### Consigne 1
Comptez les lignes des enregistrements qui contiennent la chaîne « こてはし台 », en respectant la casse. Donnez uniquement le nombre.

### Texte fourni
§ §

Ensuite, cette expérience se fonde sur la volonté de retrouver des valeurs. Dans ce pays qui a connu « de longues années de violence de toutes sortes, de terrorisme, de gouvernements corrompus, il est vital que les jeunes puissent avoir d’autres modèles, comme la dignité du travail, les relations horizontales, l’égalité entre les sexes, le dialogue et l’échange, la solidarité entre eux ; mais aussi la participation et la cogestion du projet, le partage des responsabilités”. En un mot, le projet veut “montrer qu’une autre logique, une autre façon de vivre sont possibles en dépit de l’histoire aberrante que connaît le Pérou depuis de si nombreuses années”.
 
DES RÉSULTATS POSITIFS
 
Le temps semble donner raison à l’espoir. Certains adolescents ayant séjourné dans le Foyer durant leurs études secondaires sont entrés à l’université, chose presque impensable dans une région si éloignée de tout.
 
Un groupe a créé l’ASEDRU, une association d’aide mutuelle composée d’étudiants issus de la campagne. D’autres sont devenus des animateurs sociaux dans leur communauté d’origine, à laquelle ils offrent leur expérience de vie collective au sein du Foyer, et promeuvent auprès des paysans l’association de développement durable AGROBOSQUE.
 
Les effets du changement se font également sentir dans les familles des jeunes lycéens. “Quand ils rentrent chez eux, ils diffusent les connaissances acquises au Foyer. Ils innovent en matière culinaire, ils mettent en œuvre des notions différentes sur la santé, ils proposent même de nouvelles méthodes d’agriculture…”, signale A. Hurtado.

§ §

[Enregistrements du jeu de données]
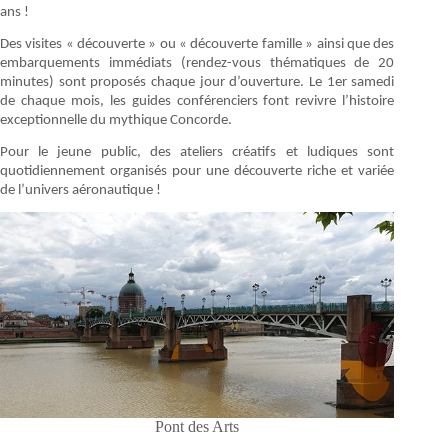
ans !
Des visites « découverte » ou « découverte famille » ainsi que des
embarquements immédiats (rendez-vous thématiques de 20
minutes) sont proposés chaque jour d’ouverture. Le 1er samedi
de chaque mois, les guides conférenciers font revivre l’histoire
exceptionnelle du mythique Concorde.
Pour le jeune public, des ateliers créatifs et ludiques sont
quotidiennement organisés pour une découverte riche et variée
de l’univers aéronautique !
Pont des Arts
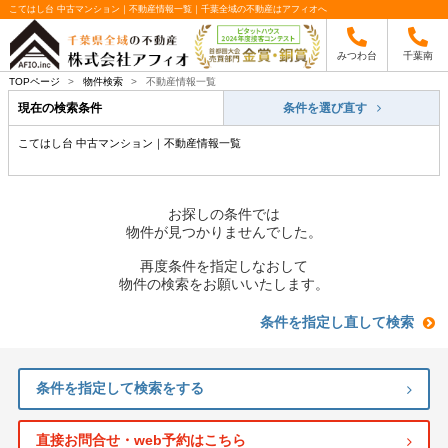
こてはし台 中古マンション｜不動産情報一覧｜千葉全域の不動産はアフィオへ
みつわ台
千葉南
TOPページ
>
物件検索
>
不動産情報一覧
現在の検索条件
条件を選び直す
こてはし台 中古マンション｜不動産情報一覧
お探しの条件では
物件が見つかりませんでした。
再度条件を指定しなおして
物件の検索をお願いいたします。
条件を指定し直して検索
条件を指定して検索をする
直接お問合せ・web予約はこちら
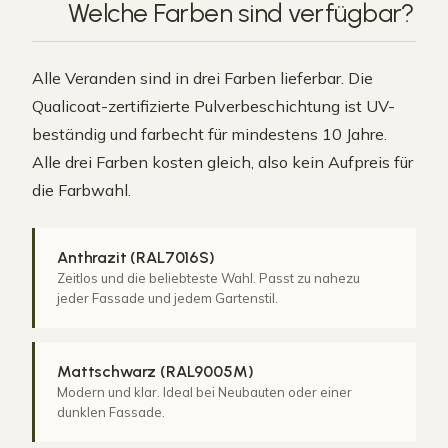
Welche
Farben
sind verfügbar?
Alle Veranden sind in drei Farben lieferbar. Die
Qualicoat-zertifizierte Pulverbeschichtung ist UV-
beständig und farbecht für mindestens 10 Jahre.
Alle drei Farben kosten gleich, also kein Aufpreis für
die Farbwahl.
Anthrazit (RAL7016S)
Zeitlos und die beliebteste Wahl. Passt zu nahezu
jeder Fassade und jedem Gartenstil.
Mattschwarz (RAL9005M)
Modern und klar. Ideal bei Neubauten oder einer
dunklen Fassade.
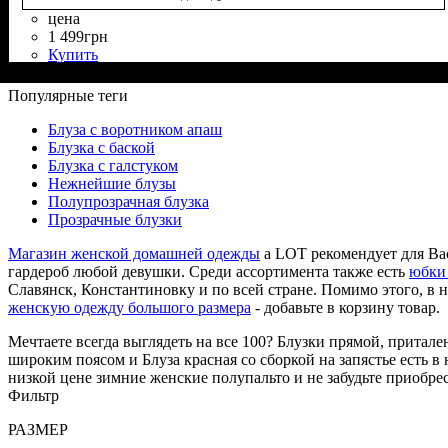
цена
1 499
грн
Купить
Состав ткани
Крой
Длина
Длина рукава
Стиль
: прямой, приталенный
: классическая
: casual
: 85% Полиэстер, 15% Вискоза
: короткий
Популярные теги
Блуза с воротником апаш
Блузка с баской
Блузка с галстуком
Нежнейшие блузы
Полупрозрачная блузка
Прозрачные блузки
Магазин женской домашней одежды
a LOT рекомендует для Ва
гардероб любой девушки. Среди ассортимента также есть
юбки 
Славянск, Константиновку и по всей стране. Помимо этого, в 
женскую одежду большого размера
- добавьте в корзину товар.
Мечтаете всегда выглядеть на все 100? Блузки прямой, притале
широким поясом и Блуза красная со сборкой на запястье есть 
низкой цене зимние женские полупальто и не забудьте приобр
Фильтр
РАЗМЕР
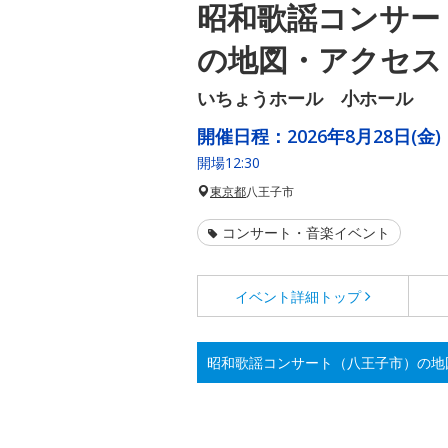
昭和歌謡コンサー
の地図・アクセス
いちょうホール 小ホール
開催日程：
2026年8月28日(金)
開場12:30
東京都
八王子市
コンサート・音楽イベント
イベント詳細
トップ
昭和歌謡コンサート（八王子市）の地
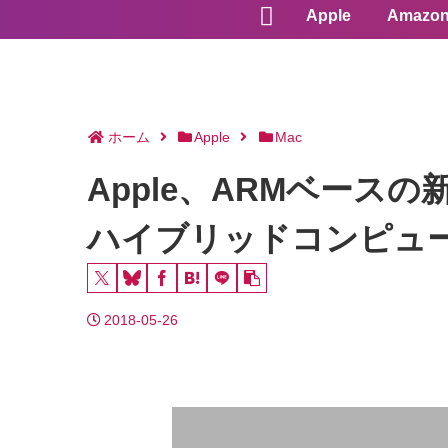
Apple
Amazo
ホーム
Apple
Mac
Apple、ARMベー
ハイブリッドコンピュ
2018-05-26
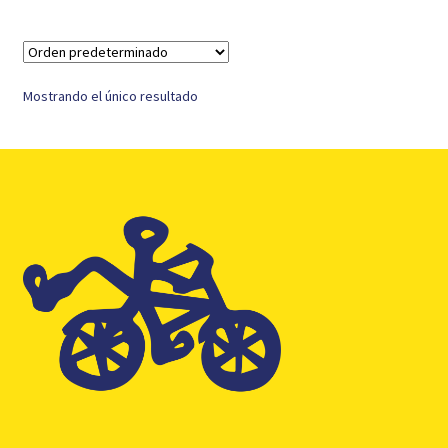
Mostrando el único resultado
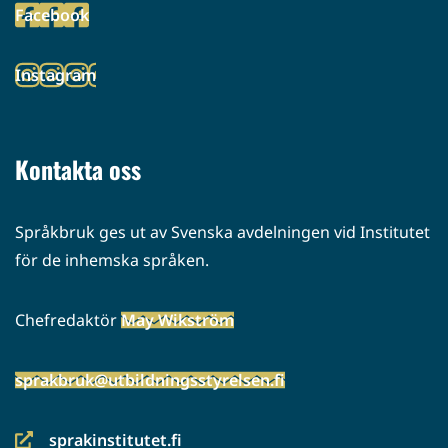
Facebook
palveluun)
(siirryt
toiseen
Instagram
palveluun)
(siirryt
toiseen
palveluun)
Kontakta oss
Språkbruk ges ut av Svenska avdelningen vid Institutet
för de inhemska språken.
Chefredaktör
May Wikström
sprakbruk@utbildningsstyrelsen.fi
sprakinstitutet.fi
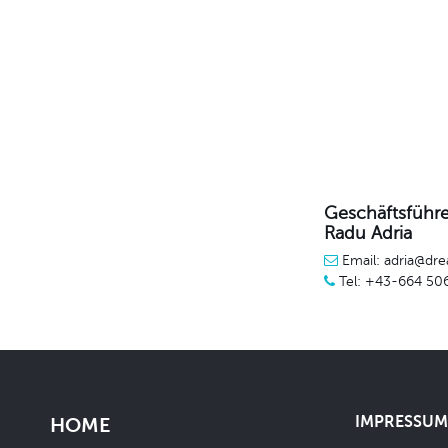
Geschäftsführe
Radu Adria
Email: adria@dre
Tel: +43-664 50
IMPRESSUM 
HOME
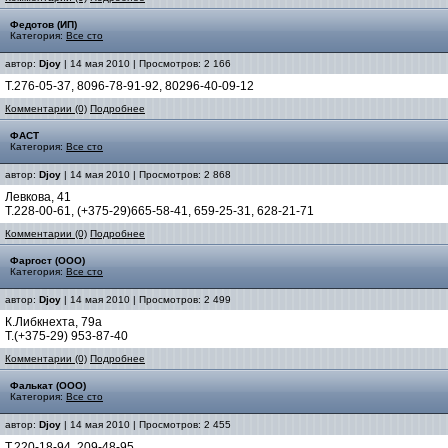
Федотов (ИП)
Категория:
Все сто
автор:
Djoy
| 14 мая 2010 | Просмотров: 2 166
Т.276-05-37, 8096-78-91-92, 80296-40-09-12
Комментарии (0)
Подробнее
ФАСТ
Категория:
Все сто
автор:
Djoy
| 14 мая 2010 | Просмотров: 2 868
Левкова, 41
Т.228-00-61, (+375-29)665-58-41, 659-25-31, 628-21-71
Комментарии (0)
Подробнее
Фаргост (ООО)
Категория:
Все сто
автор:
Djoy
| 14 мая 2010 | Просмотров: 2 499
К.Либкнехта, 79а
Т.(+375-29) 953-87-40
Комментарии (0)
Подробнее
Фалькат (ООО)
Категория:
Все сто
автор:
Djoy
| 14 мая 2010 | Просмотров: 2 455
Т.220-18-94, 209-48-95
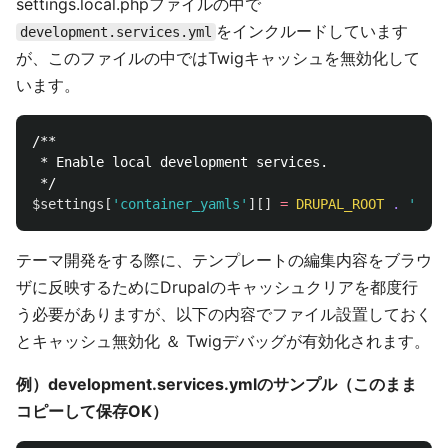
settings.local.phpファイルの中で
をインクルードしています
development.services.yml
が、このファイルの中ではTwigキャッシュを無効化して
います。
/**

 * Enable local development services.

 */
$settings
[
'container_yamls'
][]
=
DRUPAL_ROOT
.
'/sit
テーマ開発をする際に、テンプレートの編集内容をブラウ
ザに反映するためにDrupalのキャッシュクリアを都度行
う必要がありますが、以下の内容でファイル設置しておく
とキャッシュ無効化 ＆ Twigデバッグが有効化されます。
例）development.services.ymlのサンプル（このまま
コピーして保存OK）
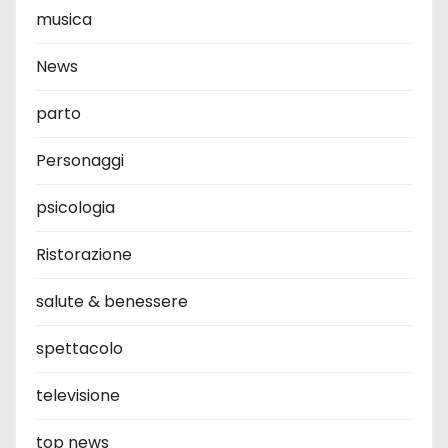
musica
News
parto
Personaggi
psicologia
Ristorazione
salute & benessere
spettacolo
televisione
top news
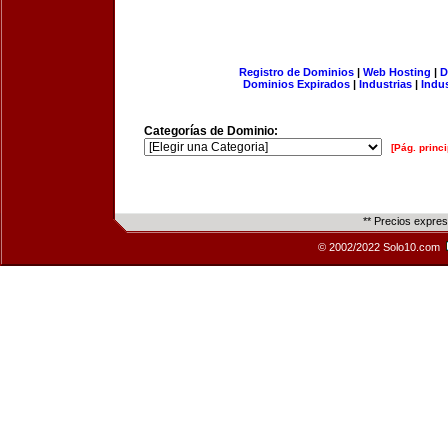
Registro de Dominios
|
Web Hosting
|
D
Dominios Expirados
|
Industrias
|
Indu
Categorías de Dominio:
[Pág. princi
** Precios expre
© 2002/2022 Solo10.com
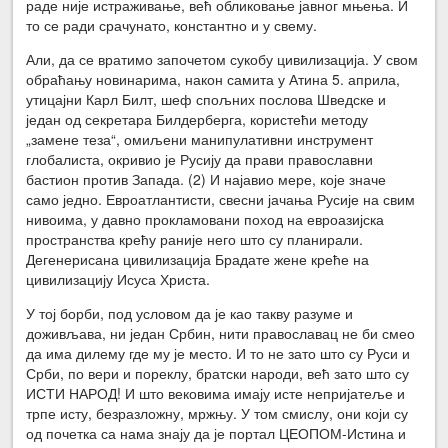
раде није истраживање, већ обликовање јавног мњења. И
то се ради срачунато, константно и у свему.
Али, да се вратимо започетом сукобу цивилизација. У свом
обраћању новинарима, након самита у Атина 5. априла,
утицајни Карл Билт, шеф спољних послова Шведске и
један од секретара Билдерберга, користећи методу
„замене теза“, омиљени манипулативни инструмент
глобалиста, окривио је Русију да прави православни
бастион против Запада. (2) И најавио мере, које значе
само једно. Евроатлантисти, свесни јачања Русије на свим
нивоима, у давно прокламовани поход на евроазијска
пространства крећу раније него што су планирали.
Дегенерисана цивилизација Брадате жене креће на
цивилизацију Исуса Христа.
У тој борби, под условом да је као такву разуме и
доживљава, ни један Србин, нити православац не би смео
да има дилему где му је место. И то не зато што су Руси и
Срби, по вери и пореклу, братски народи, већ зато што су
ИСТИ НАРОД! И што вековима имају исте непријатеље и
трпе исту, безразложну, мржњу. У том смислу, они који су
од почетка са нама знају да је портал ЦЕОПОМ-Истина и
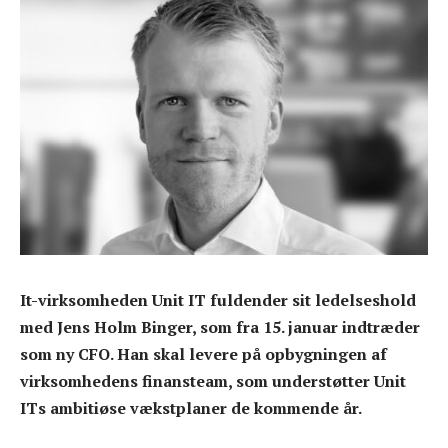
It-virksomheden Unit IT fuldender sit ledelseshold
med Jens Holm Binger, som fra 15. januar indtræder
som ny CFO. Han skal levere på opbygningen af
virksomhedens finansteam, som understøtter Unit
ITs ambitiøse vækstplaner de kommende år.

§ §

### Consigne 2
Mettez en anglais cette phrase du texte fourni : « Un groupe a créé l’ASEDRU, une association d’aide mutuelle composée d’étudiants issus de la campagne. »

### Réponse attendue 1
2

### Réponse attendue 2
One group created ASEDRU, a mutual aid association made up of students from the countryside.